▶ ТЕКСТ ДЛЯ ЧТЕНИЯ

■ ■ ■ ■ ■ ■ ■

Читаем Жизнь древнего Рима полностью

Квинтилиан недолюбливал грамматиков: он считал их захватчиками, самозванно вторгшимися в область, по праву принадлежащую ритору. Когда ему случается вспомнить о них, он почти всегда видит одни их плохие качества: его раздражал их франтоватый вид («завитые тупицы»), их самомнение, их тщеславие. Они упивались своей ученостью; считали знание грамматических тонкостей верхом премудрости и часами надрывались, споря о них; любили щегольнуть знакомством с писателями, давно забытыми; чтобы придать себе веса и огорошить аудиторию, не стеснялись сослаться на книгу, которой никогда не было, и на автора, которого никогда не существовало. «Изобличить их невозможно: нельзя найти того, чего нет», – ехидно заметил по этому поводу Квинтилиан (I. 8. 18-21). Даже Авл Геллий, образцовый выученик грамматической школы, говорит о тщеславии и мелочности грамматиков (XVIII. 6).

Квинтилиан написал целую главу «Нравы и обязанности учителя» (II. 2); сквозь этот идеальный облик можно разглядеть два типа учителей, с которыми он часто должен был встречаться в действительности. Один, гневливый, едкий, нетерпеливый, скорый на слова бранные и обидные, тиранически распоряжался в своей школе и охотно хватался за ремень и розгу. Другой ему совершенно противоположен: не в меру мягкий и снисходительный, он пропускает ошибки, которые следовало исправлять, растекается в похвалах, распускает своих учеников и лебезит перед ними и их родителями. О таких учителях говорит и Тацит: «Они привлекают к себе учеников не строгостью дисциплины, не дарованиями, проверенными на опыте, а заискиваньем, лестью и низкопоклонством» (dial. 29). А Квинтилиан еще настойчиво предупреждает родителей выбирать учителя чистых и строгих нравов; попадались среди них люди, нравственный уровень которых был очень низок (I. 3. 17). Ювенал вторит Квинтилиану (10. 224).

Было бы весьма опрометчиво доверчиво положиться на Квинтилиана и решить, что весь учительский мир древней Италии состоял из педантов и низких подхалимов. Утверждать противное можно, ссылаясь на того же Квинтилиана, который был щедр на злые слова об этом мире. Он сам с благодарностью вспоминает своих учителей; внимание к каждому ученику, учет его способностей, умение воодушевить отставшего, зажечь интересом к работе, поддерживать рабочее напряжение в каждом ученике и в целом классе – все это было заветом его безымянных учителей (I. 2. 23). Почтенные, сердцем преданные своей работе, мелькают они у Авла Геллия. Плиний Младший, хорошо знавший учительский мир и много с ним общавшийся, писал, что «нет людей искреннее, проще и лучше» (epist. II. 3. 5-6). Ему, прославленному адвокату, который вынужден бывал «хоть и против воли, пускаться на хитрости», нравились эти люди, ничего не знавшие, кроме школы и аудитории. Его умиляла их отрешенность от жизни, раздражавшая современников Цицерона (de or. II. 75). А по поводу вопросов, их занимавших, Авл Геллий рассудительно заметил, что эти мелочи «надо знать для полного понимания старых писателей и они необходимы для основательного ознакомления с латинским языком» (XI. 3).

■ ■ ■ ■ ■ ■ ■

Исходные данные
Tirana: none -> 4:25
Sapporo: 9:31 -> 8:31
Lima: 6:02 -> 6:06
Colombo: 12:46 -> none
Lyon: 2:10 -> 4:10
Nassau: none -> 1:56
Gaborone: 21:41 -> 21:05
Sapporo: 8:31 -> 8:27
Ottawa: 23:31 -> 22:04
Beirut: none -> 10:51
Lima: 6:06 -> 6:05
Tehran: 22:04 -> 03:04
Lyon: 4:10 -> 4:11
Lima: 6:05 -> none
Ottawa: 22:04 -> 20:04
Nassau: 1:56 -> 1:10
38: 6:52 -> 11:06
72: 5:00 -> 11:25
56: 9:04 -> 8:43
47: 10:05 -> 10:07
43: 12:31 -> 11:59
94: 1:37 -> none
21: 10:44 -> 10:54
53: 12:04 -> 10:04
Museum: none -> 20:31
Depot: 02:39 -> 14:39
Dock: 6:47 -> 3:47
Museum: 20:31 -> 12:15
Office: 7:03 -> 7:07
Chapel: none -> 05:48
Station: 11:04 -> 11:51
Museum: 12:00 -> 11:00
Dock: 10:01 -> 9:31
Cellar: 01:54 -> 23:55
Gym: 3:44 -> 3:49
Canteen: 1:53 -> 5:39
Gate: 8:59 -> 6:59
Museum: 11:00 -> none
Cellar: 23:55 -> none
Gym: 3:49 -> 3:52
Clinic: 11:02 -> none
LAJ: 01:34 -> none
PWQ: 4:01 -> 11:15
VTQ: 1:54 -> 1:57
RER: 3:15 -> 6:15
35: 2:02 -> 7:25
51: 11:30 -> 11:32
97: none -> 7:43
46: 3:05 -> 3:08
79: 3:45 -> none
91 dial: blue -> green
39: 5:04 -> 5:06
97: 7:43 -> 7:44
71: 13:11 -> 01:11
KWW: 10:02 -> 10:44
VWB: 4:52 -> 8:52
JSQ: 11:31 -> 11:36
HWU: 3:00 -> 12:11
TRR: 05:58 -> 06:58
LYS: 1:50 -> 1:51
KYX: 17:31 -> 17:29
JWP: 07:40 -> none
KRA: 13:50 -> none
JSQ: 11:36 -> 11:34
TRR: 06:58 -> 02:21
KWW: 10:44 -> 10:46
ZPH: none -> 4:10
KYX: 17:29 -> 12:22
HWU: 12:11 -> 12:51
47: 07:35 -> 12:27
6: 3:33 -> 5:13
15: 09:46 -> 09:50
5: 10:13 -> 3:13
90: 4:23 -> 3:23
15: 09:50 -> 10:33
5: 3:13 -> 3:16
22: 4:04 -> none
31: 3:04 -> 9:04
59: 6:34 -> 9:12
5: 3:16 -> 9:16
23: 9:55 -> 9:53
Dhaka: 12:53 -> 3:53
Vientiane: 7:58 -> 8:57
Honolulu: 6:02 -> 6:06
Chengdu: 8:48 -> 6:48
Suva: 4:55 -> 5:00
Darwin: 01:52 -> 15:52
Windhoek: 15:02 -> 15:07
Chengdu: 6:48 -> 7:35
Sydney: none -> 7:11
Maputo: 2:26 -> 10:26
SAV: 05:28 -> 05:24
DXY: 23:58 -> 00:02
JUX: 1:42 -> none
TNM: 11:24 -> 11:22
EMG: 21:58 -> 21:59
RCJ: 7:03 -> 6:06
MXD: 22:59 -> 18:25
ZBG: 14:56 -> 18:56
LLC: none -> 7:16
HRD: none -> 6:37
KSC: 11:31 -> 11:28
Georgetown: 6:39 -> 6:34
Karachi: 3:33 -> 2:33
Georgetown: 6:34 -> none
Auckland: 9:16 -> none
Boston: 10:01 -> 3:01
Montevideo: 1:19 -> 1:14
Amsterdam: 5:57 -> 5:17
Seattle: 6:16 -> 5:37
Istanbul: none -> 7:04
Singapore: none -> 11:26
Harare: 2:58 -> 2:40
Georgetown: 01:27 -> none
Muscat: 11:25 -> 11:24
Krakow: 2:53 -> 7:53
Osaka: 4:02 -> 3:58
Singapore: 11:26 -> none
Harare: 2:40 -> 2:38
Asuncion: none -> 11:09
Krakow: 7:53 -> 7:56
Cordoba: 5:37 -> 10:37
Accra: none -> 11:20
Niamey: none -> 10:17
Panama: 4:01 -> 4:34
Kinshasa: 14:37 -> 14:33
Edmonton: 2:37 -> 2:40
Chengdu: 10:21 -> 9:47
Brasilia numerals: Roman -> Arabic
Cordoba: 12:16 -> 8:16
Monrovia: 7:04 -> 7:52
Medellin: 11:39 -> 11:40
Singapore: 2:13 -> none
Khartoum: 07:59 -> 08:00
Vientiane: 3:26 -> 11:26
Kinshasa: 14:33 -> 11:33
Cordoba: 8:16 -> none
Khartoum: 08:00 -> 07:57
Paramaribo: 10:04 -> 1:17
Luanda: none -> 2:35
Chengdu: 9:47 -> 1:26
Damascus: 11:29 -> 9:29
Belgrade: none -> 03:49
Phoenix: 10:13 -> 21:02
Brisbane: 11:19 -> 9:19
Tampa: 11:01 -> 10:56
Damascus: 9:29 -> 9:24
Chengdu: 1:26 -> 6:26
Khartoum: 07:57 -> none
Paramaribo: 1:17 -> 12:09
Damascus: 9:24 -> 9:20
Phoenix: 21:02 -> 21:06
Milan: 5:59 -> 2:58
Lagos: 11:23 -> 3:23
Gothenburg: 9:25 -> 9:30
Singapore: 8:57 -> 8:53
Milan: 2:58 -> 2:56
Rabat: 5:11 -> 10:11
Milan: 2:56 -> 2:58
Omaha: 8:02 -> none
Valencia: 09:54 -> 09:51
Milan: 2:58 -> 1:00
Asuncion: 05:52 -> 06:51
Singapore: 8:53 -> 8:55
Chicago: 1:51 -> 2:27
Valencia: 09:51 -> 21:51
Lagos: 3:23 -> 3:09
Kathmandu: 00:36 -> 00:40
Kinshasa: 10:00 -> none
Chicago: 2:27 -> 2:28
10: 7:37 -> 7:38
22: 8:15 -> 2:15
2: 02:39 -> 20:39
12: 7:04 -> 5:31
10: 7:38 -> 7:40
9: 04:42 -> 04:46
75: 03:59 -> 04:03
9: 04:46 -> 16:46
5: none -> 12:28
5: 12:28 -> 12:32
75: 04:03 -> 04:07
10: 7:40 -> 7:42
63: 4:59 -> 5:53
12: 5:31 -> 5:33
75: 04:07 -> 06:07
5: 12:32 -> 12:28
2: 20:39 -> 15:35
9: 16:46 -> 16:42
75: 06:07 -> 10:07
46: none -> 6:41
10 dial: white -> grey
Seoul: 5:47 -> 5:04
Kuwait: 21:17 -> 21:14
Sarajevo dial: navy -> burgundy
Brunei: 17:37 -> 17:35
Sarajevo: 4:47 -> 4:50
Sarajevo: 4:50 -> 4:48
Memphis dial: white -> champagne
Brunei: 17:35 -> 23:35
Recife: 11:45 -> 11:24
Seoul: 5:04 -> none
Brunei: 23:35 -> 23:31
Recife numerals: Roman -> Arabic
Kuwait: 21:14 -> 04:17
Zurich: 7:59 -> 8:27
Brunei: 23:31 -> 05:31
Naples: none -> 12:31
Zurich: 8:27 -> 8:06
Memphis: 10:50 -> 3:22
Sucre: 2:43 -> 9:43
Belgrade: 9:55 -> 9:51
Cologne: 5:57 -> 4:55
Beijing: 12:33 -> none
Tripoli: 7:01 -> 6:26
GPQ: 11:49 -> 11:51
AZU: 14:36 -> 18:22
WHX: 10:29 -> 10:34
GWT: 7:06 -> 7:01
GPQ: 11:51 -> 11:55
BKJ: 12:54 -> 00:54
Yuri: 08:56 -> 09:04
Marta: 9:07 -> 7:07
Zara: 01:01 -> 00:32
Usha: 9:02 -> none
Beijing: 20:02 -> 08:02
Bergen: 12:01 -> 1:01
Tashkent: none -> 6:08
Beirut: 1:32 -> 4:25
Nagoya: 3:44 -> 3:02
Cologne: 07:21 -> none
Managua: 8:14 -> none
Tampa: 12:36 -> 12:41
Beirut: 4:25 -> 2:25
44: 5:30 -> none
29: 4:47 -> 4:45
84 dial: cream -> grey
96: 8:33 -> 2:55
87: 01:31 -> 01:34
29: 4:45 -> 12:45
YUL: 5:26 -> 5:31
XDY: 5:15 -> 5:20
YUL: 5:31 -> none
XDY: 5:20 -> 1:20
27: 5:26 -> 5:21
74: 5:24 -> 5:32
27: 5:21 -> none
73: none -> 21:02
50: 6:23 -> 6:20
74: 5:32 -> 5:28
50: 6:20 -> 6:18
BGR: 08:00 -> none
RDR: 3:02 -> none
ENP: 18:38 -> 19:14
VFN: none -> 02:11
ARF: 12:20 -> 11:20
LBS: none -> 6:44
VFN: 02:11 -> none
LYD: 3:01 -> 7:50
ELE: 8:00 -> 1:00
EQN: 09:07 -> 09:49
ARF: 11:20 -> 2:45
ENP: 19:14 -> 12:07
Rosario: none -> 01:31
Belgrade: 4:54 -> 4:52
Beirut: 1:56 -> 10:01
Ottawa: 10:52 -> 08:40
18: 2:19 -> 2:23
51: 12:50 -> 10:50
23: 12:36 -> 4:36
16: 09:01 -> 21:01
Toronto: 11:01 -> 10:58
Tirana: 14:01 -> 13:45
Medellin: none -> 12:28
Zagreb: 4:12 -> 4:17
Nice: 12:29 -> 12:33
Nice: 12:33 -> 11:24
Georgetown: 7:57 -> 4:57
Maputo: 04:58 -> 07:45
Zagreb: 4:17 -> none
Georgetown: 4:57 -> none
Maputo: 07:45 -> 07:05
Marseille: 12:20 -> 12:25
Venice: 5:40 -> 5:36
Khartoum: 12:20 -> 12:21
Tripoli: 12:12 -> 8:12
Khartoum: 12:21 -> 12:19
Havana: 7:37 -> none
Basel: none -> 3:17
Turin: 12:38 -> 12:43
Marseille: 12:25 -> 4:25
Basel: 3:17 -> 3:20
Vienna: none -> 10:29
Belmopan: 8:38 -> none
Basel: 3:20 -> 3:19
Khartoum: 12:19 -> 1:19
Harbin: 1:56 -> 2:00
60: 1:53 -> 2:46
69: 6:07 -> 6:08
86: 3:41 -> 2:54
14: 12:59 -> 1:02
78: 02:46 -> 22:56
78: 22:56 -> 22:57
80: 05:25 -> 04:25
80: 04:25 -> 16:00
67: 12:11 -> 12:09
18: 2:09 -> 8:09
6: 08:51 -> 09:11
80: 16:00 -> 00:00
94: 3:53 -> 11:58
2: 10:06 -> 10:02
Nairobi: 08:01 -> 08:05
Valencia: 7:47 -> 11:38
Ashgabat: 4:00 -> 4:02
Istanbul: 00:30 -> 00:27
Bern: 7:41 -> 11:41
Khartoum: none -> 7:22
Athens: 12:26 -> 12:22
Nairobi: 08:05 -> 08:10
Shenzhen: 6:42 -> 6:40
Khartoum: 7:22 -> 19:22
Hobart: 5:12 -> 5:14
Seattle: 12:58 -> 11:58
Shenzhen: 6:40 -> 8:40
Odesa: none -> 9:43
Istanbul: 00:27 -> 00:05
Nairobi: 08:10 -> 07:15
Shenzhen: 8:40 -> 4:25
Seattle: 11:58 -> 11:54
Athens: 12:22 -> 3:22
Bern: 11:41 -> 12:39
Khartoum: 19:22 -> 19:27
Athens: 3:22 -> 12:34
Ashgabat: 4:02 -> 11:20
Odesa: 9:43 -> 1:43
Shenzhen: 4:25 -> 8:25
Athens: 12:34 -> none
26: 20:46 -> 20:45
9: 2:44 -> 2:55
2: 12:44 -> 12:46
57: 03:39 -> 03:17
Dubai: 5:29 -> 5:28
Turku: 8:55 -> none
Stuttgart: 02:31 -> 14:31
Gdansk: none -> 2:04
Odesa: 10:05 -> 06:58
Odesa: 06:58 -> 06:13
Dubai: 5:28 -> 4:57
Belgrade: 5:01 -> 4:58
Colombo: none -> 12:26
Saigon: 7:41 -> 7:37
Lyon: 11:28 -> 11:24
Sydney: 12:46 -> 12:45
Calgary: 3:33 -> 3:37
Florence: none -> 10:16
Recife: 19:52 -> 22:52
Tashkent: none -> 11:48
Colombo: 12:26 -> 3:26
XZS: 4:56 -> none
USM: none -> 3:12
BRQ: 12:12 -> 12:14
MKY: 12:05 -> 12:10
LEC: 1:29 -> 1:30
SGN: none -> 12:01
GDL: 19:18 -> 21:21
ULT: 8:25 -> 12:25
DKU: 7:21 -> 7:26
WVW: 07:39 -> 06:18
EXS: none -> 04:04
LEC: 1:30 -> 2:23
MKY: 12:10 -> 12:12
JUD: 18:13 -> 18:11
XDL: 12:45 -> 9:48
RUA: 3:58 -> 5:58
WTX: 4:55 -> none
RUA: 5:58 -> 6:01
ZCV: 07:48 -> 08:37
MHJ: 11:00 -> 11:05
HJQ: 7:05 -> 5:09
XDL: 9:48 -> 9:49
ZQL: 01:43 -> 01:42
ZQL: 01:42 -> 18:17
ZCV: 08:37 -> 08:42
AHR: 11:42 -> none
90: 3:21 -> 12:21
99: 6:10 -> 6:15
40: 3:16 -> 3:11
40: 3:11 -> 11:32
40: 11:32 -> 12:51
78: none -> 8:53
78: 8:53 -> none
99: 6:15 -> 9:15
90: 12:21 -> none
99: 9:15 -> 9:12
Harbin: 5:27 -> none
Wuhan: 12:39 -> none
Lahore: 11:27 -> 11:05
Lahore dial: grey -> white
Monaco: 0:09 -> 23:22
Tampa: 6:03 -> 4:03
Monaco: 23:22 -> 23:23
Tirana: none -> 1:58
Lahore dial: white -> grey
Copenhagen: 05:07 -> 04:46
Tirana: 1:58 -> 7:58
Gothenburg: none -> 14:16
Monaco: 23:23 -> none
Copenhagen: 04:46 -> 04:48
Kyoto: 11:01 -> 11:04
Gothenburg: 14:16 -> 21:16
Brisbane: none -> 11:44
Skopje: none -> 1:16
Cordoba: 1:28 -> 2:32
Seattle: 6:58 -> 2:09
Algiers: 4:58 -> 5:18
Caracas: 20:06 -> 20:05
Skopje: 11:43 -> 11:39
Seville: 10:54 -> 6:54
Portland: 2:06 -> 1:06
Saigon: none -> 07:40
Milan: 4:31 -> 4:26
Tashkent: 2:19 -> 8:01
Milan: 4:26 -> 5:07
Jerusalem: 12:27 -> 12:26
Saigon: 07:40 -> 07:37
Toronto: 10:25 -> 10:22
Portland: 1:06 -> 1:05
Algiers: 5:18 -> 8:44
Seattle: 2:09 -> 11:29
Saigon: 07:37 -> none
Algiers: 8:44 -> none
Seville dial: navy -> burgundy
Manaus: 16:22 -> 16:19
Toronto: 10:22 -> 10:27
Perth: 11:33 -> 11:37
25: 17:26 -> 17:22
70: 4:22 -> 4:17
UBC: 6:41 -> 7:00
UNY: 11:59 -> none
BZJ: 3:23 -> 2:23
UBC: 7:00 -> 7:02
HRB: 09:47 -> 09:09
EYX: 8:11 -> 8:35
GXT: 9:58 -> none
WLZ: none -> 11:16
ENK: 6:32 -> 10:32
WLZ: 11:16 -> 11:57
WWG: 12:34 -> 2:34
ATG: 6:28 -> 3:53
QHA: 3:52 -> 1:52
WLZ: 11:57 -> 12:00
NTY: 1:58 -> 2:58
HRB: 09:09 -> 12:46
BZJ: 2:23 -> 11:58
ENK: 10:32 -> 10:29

■ ■ ■ ■ ■ ■ ■

▶ ЧТО НУЖНО СДЕЛАТЬ
a) Оформите в виде таблицы Markdown строки исходных данных, начиная с первой и заканчивая строкой, которая содержит «72: 5:00 -> 11:25», включительно, без пустых строк. В столбце «№» укажите порядковый номер, а в столбце «Строка» приведите саму строку.
b) Продолжите текст о римских учителях и грамматиках после его последнего предложения.
Текст и строки никак не связаны друг с другом.

▶ ОТВЕТЫ К ЗАДАНИЯМ
a)
| № | Строка |
|---|---|
| 1 | Tirana: none -> 4:25 |
| 2 | Sapporo: 9:31 -> 8:31 |
| 3 | Lima: 6:02 -> 6:06 |
| 4 | Colombo: 12:46 -> none |
| 5 | Lyon: 2:10 -> 4:10 |
| 6 | Nassau: none -> 1:56 |
| 7 | Gaborone: 21:41 -> 21:05 |
| 8 | Sapporo: 8:31 -> 8:27 |
| 9 | Ottawa: 23:31 -> 22:04 |
| 10 | Beirut: none -> 10:51 |
| 11 | Lima: 6:06 -> 6:05 |
| 12 | Tehran: 22:04 -> 03:04 |
| 13 | Lyon: 4:10 -> 4:11 |
| 14 | Lima: 6:05 -> none |
| 15 | Ottawa: 22:04 -> 20:04 |
| 16 | Nassau: 1:56 -> 1:10 |
| 17 | 38: 6:52 -> 11:06 |
| 18 | 72: 5:00 -> 11:25 |

b)
Ювенал изображает своего грамматика нищим бедняком, с полуночи сидящим в убогом школьном помещении, которое украшают «облезлый Флакк и покрытый черной копотью Вергилий» (7. 215—243). Светоний говорит о бедности некоторых известных грамматиков: Орбилий умер бедняком, Валерий Катон «жил почти в нищете»; очень беден был Юлий Гигин. Им можно противопоставить других людей, несомненно состоятельных: Ремий Палемон получал ежегодно от своих учеников 400 тыс. сестерций; у Гнифона был собственный дом; Эпафродит, живший при Нероне, имел в Риме два дома и библиотеку в 30 тыс. томов (Suidas, s. v.). Нечего и говорить о Веррии Флакке, учившем внуков Августа. Между двумя крайностями, нищетой и богатством, была середина, и большинство учителей на этой середине и держалось. Школы были многолюдны (Quint. I. 2. 15-16; Iuv. 7. 240); за каждого ученика учитель получал, за год разом, по свидетельству Ювенала, пять золотых – около 25 руб. (7. 242 и схолия). Так было в Риме; в Венузии учитель получал плату ежемесячно (Hor. sat. I. 6. 75); может быть, это было обычаем во всех провинциальных городах Италии [119].

Школа ритора

Окончив «среднее образование» у грамматика, мальчик поступал в «университет» – риторскую школу. Было ему в это время лет 13-14, иногда немногим больше, иногда значительно меньше; по справедливому замечанию Квинтилиана, дело было не в годах, а в способностях: у ритора занимались и юноши, и подростки (II. 2. 3). Мы видели, что от грамматика они приходили уже основательно подготовленными.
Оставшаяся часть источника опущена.